Gov. Ted Kulongoski will be in Klamath Falls today to view by helicopter a large swath of forest between Bly and Paisley killed by a pine beetle outbreak.
Portions of the 330,000-acre area, including the Deadhorse-Campbell Recreation Area in the Gearhart Wilderness, were closed to the public earlier this month because safety issues caused by dying trees. The area is dubbed the red zone, referring to the color of the dead trees.
Briefing from foresters
The governor will view the devastation and then receive a technical briefing from foresters before hosting a post-flight press conference at the Klamath Falls Airport.
Beetle kills of older-age lodgepole pine are considered a natural occurrence, but the ongoing and spreading infestation also is affecting some ponderosa and white pines. Forest Service officials estimate from 20 to 90 percent of the trees per acre may be impacted.
Private landowners whose tracts were minimally impacted say they were able to take steps to curtail the damage while Fremont-Winema National Forests officials were slower to react because of environmental concerns, tight budgets and bureaucratic procedures.
“The private landowners are trying to get ahead of it,” said Greg Pitman, Lakeview unit forester for the Oregon Department of Forestry. “Private landowners don’t necessarily have the same limitations (as federal agencies).”
Pitman said the Lakeview ODF unit oversees between 500,000 and 600,000 acres of private timberlands.
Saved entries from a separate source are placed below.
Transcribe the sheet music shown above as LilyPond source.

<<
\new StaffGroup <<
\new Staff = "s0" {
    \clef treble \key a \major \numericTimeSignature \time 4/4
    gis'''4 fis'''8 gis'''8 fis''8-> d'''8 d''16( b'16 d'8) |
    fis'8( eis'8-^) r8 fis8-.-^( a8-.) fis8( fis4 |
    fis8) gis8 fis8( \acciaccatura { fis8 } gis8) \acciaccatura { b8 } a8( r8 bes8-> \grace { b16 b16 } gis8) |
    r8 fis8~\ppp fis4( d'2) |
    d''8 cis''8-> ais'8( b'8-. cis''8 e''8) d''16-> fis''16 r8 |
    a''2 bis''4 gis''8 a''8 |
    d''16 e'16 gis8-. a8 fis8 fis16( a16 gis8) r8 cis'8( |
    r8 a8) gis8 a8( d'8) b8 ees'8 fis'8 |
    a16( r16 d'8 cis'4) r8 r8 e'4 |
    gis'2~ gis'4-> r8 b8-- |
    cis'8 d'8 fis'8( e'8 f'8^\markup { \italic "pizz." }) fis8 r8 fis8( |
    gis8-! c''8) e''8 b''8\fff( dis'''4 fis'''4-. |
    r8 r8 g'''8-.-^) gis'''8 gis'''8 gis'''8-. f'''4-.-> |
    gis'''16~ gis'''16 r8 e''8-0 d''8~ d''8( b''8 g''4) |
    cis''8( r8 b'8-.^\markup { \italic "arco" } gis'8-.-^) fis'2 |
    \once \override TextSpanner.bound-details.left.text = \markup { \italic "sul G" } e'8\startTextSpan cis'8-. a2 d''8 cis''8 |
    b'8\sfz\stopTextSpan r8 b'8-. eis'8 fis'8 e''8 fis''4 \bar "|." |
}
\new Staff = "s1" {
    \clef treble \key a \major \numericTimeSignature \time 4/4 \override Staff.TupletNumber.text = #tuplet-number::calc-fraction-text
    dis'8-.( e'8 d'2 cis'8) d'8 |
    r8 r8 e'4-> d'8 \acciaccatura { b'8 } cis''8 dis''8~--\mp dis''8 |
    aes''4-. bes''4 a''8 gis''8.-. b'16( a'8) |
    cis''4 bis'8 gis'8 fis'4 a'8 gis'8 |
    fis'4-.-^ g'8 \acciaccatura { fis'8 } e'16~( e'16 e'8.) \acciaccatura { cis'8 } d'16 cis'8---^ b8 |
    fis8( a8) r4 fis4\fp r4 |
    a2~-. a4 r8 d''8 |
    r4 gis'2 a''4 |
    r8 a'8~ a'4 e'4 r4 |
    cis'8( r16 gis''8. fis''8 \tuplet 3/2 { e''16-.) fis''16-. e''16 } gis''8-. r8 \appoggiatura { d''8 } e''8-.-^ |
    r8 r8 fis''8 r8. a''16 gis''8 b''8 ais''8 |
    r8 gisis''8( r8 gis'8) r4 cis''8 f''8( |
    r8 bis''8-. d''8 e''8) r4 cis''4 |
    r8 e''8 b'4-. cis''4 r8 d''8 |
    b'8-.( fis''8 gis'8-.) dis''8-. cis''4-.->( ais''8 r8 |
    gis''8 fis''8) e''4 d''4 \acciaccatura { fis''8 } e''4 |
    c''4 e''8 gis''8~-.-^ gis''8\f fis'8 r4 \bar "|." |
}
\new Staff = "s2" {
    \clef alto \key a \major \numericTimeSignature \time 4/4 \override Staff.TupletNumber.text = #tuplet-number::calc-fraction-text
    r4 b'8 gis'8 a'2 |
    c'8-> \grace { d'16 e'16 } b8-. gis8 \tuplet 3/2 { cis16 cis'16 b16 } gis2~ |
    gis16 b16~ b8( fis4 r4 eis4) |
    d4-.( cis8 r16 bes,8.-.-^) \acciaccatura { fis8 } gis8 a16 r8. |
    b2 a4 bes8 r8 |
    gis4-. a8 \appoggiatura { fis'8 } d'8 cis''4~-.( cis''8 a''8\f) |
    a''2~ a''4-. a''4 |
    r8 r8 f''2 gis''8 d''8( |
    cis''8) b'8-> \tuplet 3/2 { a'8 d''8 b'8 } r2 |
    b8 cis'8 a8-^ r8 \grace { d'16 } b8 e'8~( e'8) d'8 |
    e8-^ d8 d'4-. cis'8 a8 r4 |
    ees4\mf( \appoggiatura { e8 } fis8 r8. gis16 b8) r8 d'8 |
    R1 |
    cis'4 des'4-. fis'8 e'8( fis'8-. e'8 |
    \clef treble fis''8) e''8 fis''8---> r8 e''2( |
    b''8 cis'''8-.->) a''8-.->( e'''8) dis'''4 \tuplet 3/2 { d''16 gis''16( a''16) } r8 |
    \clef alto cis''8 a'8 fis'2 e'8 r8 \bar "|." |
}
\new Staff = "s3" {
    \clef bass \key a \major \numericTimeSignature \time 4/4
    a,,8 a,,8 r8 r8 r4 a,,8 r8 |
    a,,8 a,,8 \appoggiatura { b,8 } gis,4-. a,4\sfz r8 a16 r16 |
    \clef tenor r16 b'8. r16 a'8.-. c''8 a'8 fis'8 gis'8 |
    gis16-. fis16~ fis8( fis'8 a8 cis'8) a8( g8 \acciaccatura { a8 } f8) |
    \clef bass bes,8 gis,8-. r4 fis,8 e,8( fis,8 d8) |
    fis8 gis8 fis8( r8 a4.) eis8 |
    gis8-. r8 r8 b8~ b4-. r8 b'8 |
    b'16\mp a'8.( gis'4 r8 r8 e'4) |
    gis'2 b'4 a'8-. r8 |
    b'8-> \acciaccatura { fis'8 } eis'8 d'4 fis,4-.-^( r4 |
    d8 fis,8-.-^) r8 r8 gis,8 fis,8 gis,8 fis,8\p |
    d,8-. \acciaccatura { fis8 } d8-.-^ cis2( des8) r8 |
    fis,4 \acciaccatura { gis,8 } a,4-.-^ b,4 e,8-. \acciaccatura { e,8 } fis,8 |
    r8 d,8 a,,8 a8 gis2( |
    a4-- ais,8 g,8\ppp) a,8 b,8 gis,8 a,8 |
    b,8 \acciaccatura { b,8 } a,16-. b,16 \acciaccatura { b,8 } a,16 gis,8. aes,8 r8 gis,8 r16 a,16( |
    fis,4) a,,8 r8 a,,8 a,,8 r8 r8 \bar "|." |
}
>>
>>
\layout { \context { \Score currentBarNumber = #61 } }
More than 100,000 acres are within the red zone, but those lands are not as devastated by the beetle as the federal lands, he said.
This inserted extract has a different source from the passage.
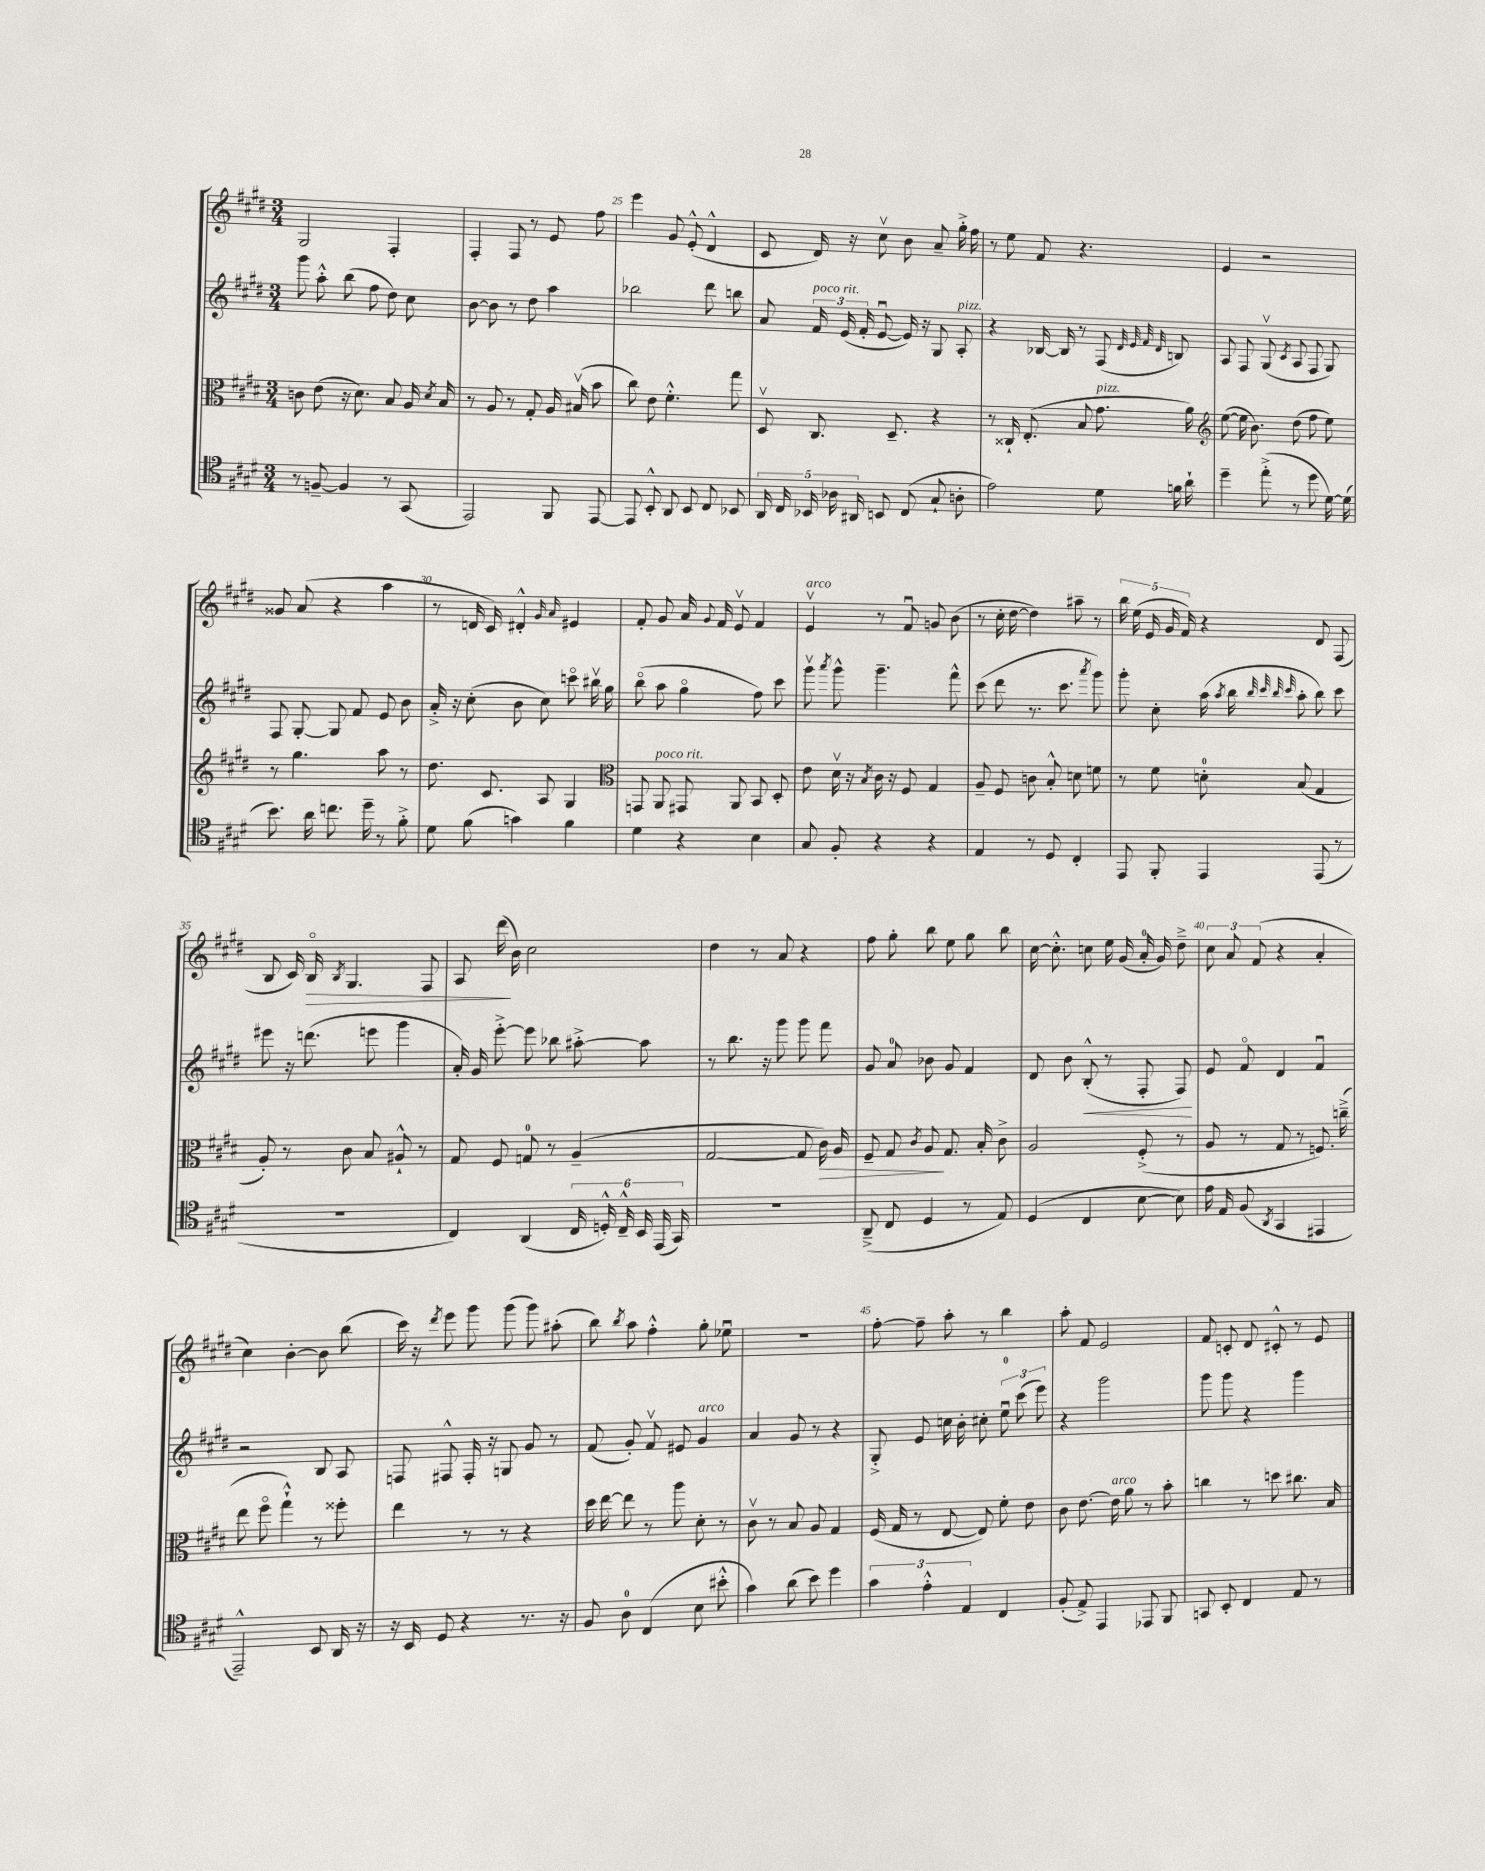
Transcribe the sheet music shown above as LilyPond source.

Craig Benz, Sycan Marsh program director for the Nature Conservancy, said there is some beetle kill on the Conservancy’s 5,000 acres of forestlands, but the loss of trees is minimal compared to adjacent Forest Service lands.
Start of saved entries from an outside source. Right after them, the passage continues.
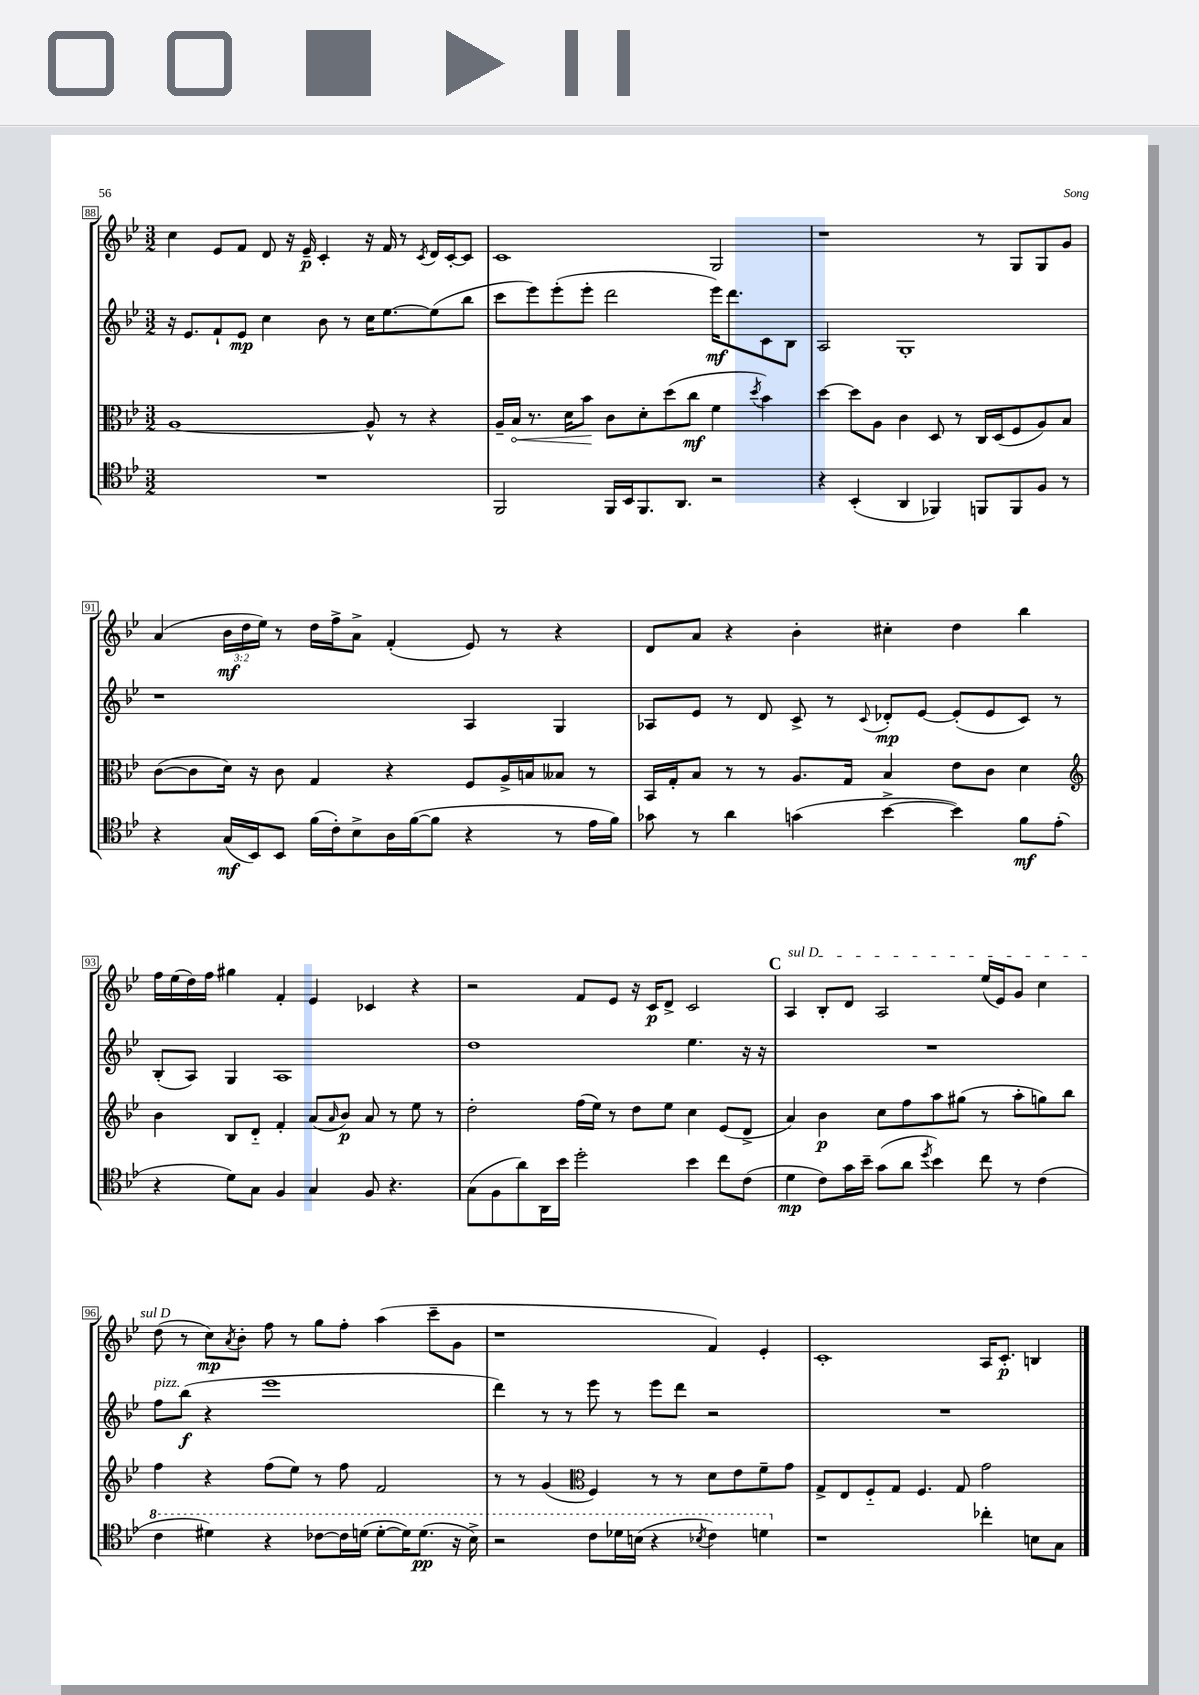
<<
\new StaffGroup <<
\new Staff = "s0" {
    \clef treble \key bes \major \numericTimeSignature \time 3/2 \override Staff.TupletNumber.text = #tuplet-number::calc-fraction-text
    c''4 ees'8 f'8 d'8 r16 ees'16--\p c'4-. r16 f'16 r8 \acciaccatura { c'8 } d'16 c'16~-. c'8 |
    c'1 g2 |
    r1 r8 g8 g8 g'8 |
    a'4( \tuplet 3/2 { bes'16\mf d''16 ees''16) } r8 d''16 f''16-> a'8-> f'4-.( ees'8) r8 r4 |
    d'8 a'8 r4 bes'4-. cis''4-. d''4 bes''4 |
    f''16 ees''16( d''16) f''16 gis''4 f'4-. ees'4 ces'4 r4 |
    r2 f'8 ees'8 r16 c'16\p d'8-> c'2 |
    \mark \markup { \bold "C" } \once \override TextSpanner.bound-details.left.text = \markup { \italic "sul D" } a4\startTextSpan bes8-. d'8 a2 ees''16( ees'16) g'8 c''4 |
    d''8\stopTextSpan( r8 c''8\mp) \acciaccatura { a'8 } bes'8-. f''8 r8 g''8 f''8-. a''4( c'''8-- g'8 |
    r1 f'4) ees'4-. |
    c'1-. a16 c'8.-.\p b4 \bar "|." |
}
\new Staff = "s1" {
    \clef treble \key bes \major \numericTimeSignature \time 3/2
    r16 ees'8. f'8-! ees'8\mp c''4 bes'8 r8 c''16 ees''8.~ ees''8( bes''8 |
    c'''8 ees'''8) ees'''8-.( ees'''8-. d'''2 ees'''16\mf) d'''8. c'8 bes8 |
    a2 g1-. |
    r1 a4 g4 |
    aes8 ees'8 r8 d'8 c'8-> r8 \appoggiatura { c'8 } des'8-.\mp ees'8~ ees'8-.( ees'8 c'8) r8 |
    bes8-.( a8) g4 a1 |
    d''1 ees''4. r16 r16 |
    \mark \markup { \bold "C" } R1. |
    f''8^\markup { \italic "pizz." } bes''8\f( r4 ees'''1 |
    d'''4) r8 r8 ees'''8 r8 ees'''8 d'''8 r2 |
    R1. \bar "|." |
}
\new Staff = "s2" {
    \clef alto \key bes \major \numericTimeSignature \time 3/2
    a1~ a8-^ r8 r4 |
    a16-- \once \override Hairpin.circled-tip = ##t bes16\< r8. d'16 bes'8\! c'8 d'8-. d''8( c''8\mf f'4 \acciaccatura { d''8 } bes'4) |
    d''4~ d''8 a8 c'4 d8 r8 c16 d16( f8 a8) bes8 |
    c'8~( c'8 d'16) r16 c'8 g4 r4 f8 a16-> b16 beses8 r8 |
    bes,16 g16-. bes8 r8 r8 a8. g16 bes4 ees'8 c'8 d'4 |
    \clef treble bes'4 bes8 d'8-_ f'4-. a'8( \grace { a'16 } bes'8\p) a'8 r8 ees''8 r8 |
    d''2-. f''16( ees''16) r8 d''8 ees''8 c''4 ees'8( d'8-> |
    \mark \markup { \bold "C" } a'4) bes'4\p c''8 f''8 a''8 gis''8( r8 a''8-. g''8) bes''8 |
    f''4 r4 f''8( ees''8) r8 f''8 f'2 |
    r8 r8 g'4( \clef alto f4) r8 r8 d'8 ees'8 f'8-- g'8 |
    g8-> ees8 f8-_ g8 f4. g8 g'2 \bar "|." |
}
\new Staff = "s3" {
    \clef tenor \key bes \major \numericTimeSignature \time 3/2
    R1. |
    f,2 f,16 bes,16 f,8. a,8. r2 |
    r4 bes,4-.( a,4 fes,4) f,8 f,8 f8 r8 |
    r4 g16\mf( bes,16) bes,8 f'16( c'16-.) bes8-> a16 f'16~( f'8 r4 r8 ees'16 f'16) |
    ges'8 r8 a'4 g'4( bes'4~-> bes'4) f'8\mf ees'8-.( |
    r4 d'8) g8 f4 g4 f8 r4. |
    g8( f8 a'8) a,16 bes'16 d''2-. bes'4 c''8 c'8( |
    \mark \markup { \bold "C" } d'4\mp c'8) g'16 bes'16-- g'8( a'8 \acciaccatura { d''8 } bes'4) c''8 r8 c'4( |
    \ottava #1 c''4 dis''4) r4 ces''8~ ces''16 d''16( d''8~-. d''16) d''8.\pp( r16 bes'16->) |
    r2 c''8 des''16 b'16( r4 \acciaccatura { bes'8 } c''4) d''4 \ottava #0 |
    r1 ces''4-. b8 g8 \bar "|." |
}
>>
>>
\layout { \context { \Score currentBarNumber = #88 \override BarNumber.stencil = #(make-stencil-boxer 0.1 0.3 ly:text-interface::print) } }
“We had seen it coming so we have taken precautionary steps,” Benz said, referring to thinning and controlled burns.
He said thinning and burns help restore forest health by reducing the competition for water, creating openings between trees and allowing remaining trees to grow more vigorously. Benz said some Forest Service “dog-hair stands,” where trees are tightly bunched, have as many as 1,000 to 2,000 lodgepole pines per acre.
On Conservancy lands, the goal is 10 to 20 trees per acre, which also benefits birds and wildlife.
Paul Harlan, vice president of resources for Collins Pine, which operates the Fremont Mill, said the outbreak is killing lodgepole pine and other pine species on company lands.
“We have not escaped,” he said. “We are actively working on salvaging and thinning. We saw (the infestation) coming probably eight to 10 years ago, but we did not it expect it to create the problems it has … I don’t know if you could get out ahead of it fast enough.”
Harlan believes ongoing thinning and controlled burns are needed on all forestlands.
“It’s an emotional issue, but it takes strategic thinking to deal with this,” he said. “There needs to be some efforts to try to do something to break-up the size and scope of the kill. There are too many trees pulling too much moisture out of the soil.”
Collins, which recently opened a new mill that takes smaller diameter trees, is harvesting and processing as much of the dead lodgepole as possible.
Jim Walls, who oversees the Lakeview Stewardship Group, which formed 10 years to advocate forest health, said efforts to harvest and process dead and dying trees was slowed by a lack of demand for wood chips and biomass fuel.
Walls said salvage efforts may be coordinated between the Oregon Department of Forestry and Fremont-Winema because of Senate Bill 1072. Passed in 2005, it allows the state to do activities on federal lands.
A healthier forest
He believes the infestation may provide an opportunity to create a healthier forest.
“What would be left if those dead trees were gone?” he asked rhetorically, noting the infestation effectively thinned some stands, created wildlife snags and opened up the forest. “What we don’t need is to let a fire go through this and destroy the green, taller trees.”